**INSTRUCTIONS TO FOLLOW:** Your answer must be the full listing below, restated word for word, with no pictures in it.

##### DATA SEGMENT

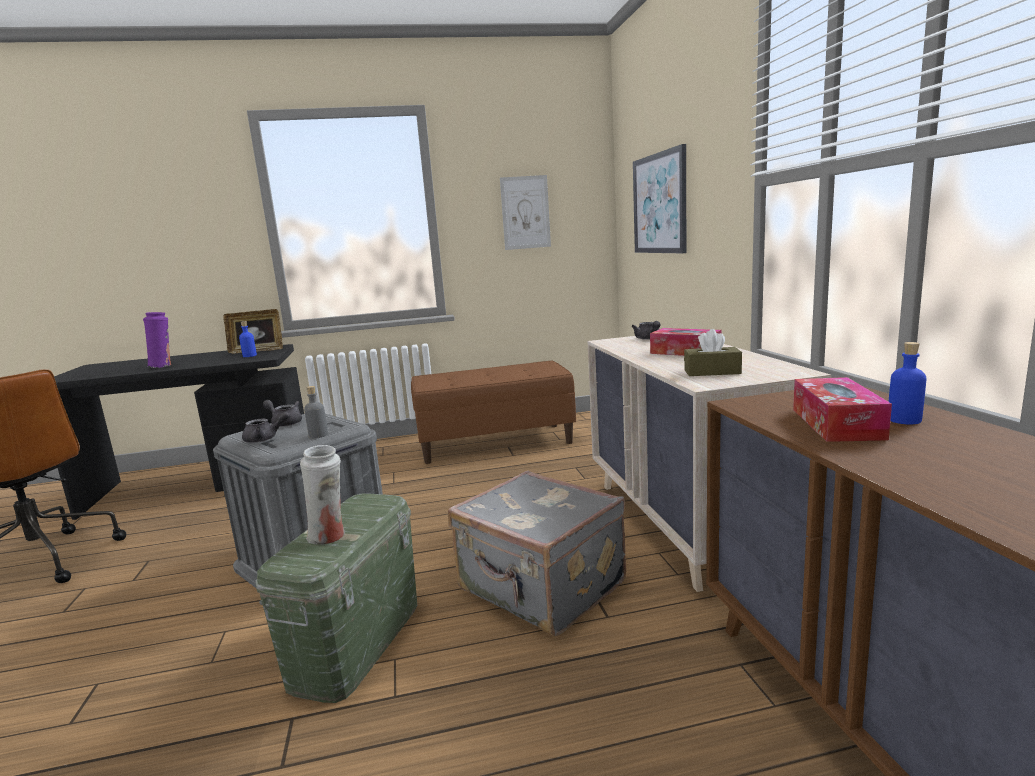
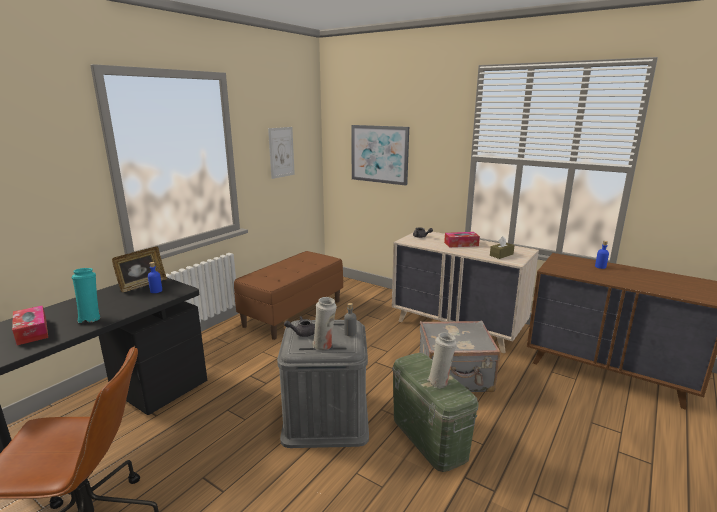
camera: 45 degrees left, 5 degrees up
(162, 366) = (90, 318): purple vase -> turquoise vase
(265, 439) = (324, 346): grey teapot -> white vase
(836, 423) = (591, 272): tissue box -> tissue box (32, 331)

##########

**OUTPUT FOR THIS TASK:**
camera: 45 degrees left, 5 degrees up
(162, 366) = (90, 318): purple vase -> turquoise vase
(265, 439) = (324, 346): grey teapot -> white vase
(836, 423) = (591, 272): tissue box -> tissue box (32, 331)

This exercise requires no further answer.